Scientists: Europa's Tectonic System Improves Chances of 'Habitable World'
Scientists say they have evidence the surface on Jupiter's moon Europa has been shaped through plate tectonics, the same type of surface-shifting geological activity that's molded the face of Earth.
New research revealed that, while Europa's icy crust appears to be expanding, there weren't any locations on the moon where old crust appeared to be destroyed in the process.
Then, as they were studying images of Europa capured by the National Aeronautics and Space Administration's unmanned orbiter Galileo in the early 2000s, planetary geologists Simon Kattenhorn, of the University of Idaho, Moscow, and Louise Prockter, from the Johns Hopkins University Applied Physics Laboratory in Laurel, Maryland, spotted some geological boundaries on the moon that look more than a little familiar.

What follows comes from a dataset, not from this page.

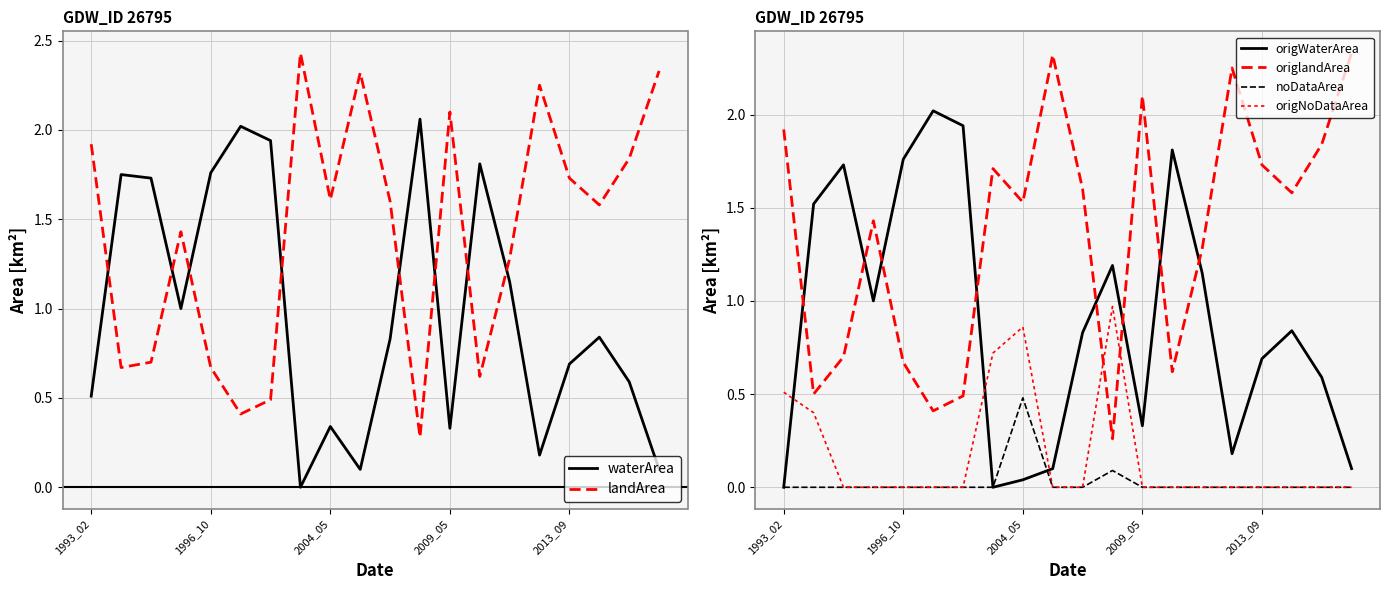

How many intersections are there between waterArea and landArea?

8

"We have been puzzled for years as to how all this new terrain could be formed, but we couldn't figure out how it was accommodated," Prockter in a space agency news release.
"We finally think we've found the answer, she said: Plate tectonics.
The team's results have appeared in the online edition of the journal Nature Geoscience.
Based on a scientific notion that the earth's outer crust is actually a collection of plates, or blocks, that shift against and often overtake one another, plate tectonic theory explains the formation of mountain and volcanoes and the reasons for earthquakes.
It was previously determined surface blocks on Europa -- which is slightly smaller than Earth's moon, but is one of Jupiter's four largest natural satellites -- moved similarly to Earth's surface shift along the side of the San Andreas fault in California.
Many parts of Europa's surface show evidence of extension, where zones many miles wide were formed, as the surface ripped apart and fresh icy material from the underlying shell moved into the newly created void -- like what happens during seafloor spreading here, where new surface material is along mid-ocean ridges and old material is ground up at subduction zones, where two tectonic plates converge and overlap as one is forced under the other.
Still, despite the clear signs of extension on Europa's surface, researchers were not able to figure out how the surface could accommodate all the new material.
When Kattenhorn and Prockter attempted to calculate the original configuration of the chunks of icy terrain seen in Galileo's images of the moon, they discovered more than 12,000 square miles of the surface were missing in Europa's's high northern latitudes.
Further evidence led them to suspect the missing material had slid under a second surface plate -- the emergence of ice volcanoes on the overriding plate, possibly formed through the melting and absorption of the former slab as it was thrust below the surface, and a lack of mountains at the subduction zone, which suggested material was pushed into the interior of the moon instead of rather than being crumpled where the two surface black met.
All that said, Kattenhorn and Prockter concluded the subducted surface material was absorbed into Europa's ice shell, estimated to range up to 20 miles thick, and didn't reach into the underlying ocean.
"Europa may be more Earth-like than we imagined, if it has a global plate tectonic system," Kattenhorn said. "Not only does this discovery make it one of the most geologically interesting bodies in the solar system, it also implies two-way communication between the exterior and interior -- a way to move material from the surface into the ocean -- a process which has significant implications for Europa's potential as a habitable world."
In July, NASA issued a call for proposed science instruments that could be carried aboard a future mission to Europa.
"Europa continues to reveal itself as a dynamic world with compelling similarities to our own planet Earth," said Curt Niebur, Outer Planets program scientist at NASA Headquarters in Washington. "Studying Europa addresses fundamental questions about this potentially habitable icy moon and the search for life beyond Earth."
Launched in 1989, NASA's Galileo spacecraft was the only space mission to make repeated visits to Europa, passing near the moon about a dozen times.
The mission officially ended when Galileo plunged into Jupiter's atmosphere in September 2003 -- to prevent any possible impact with Europa.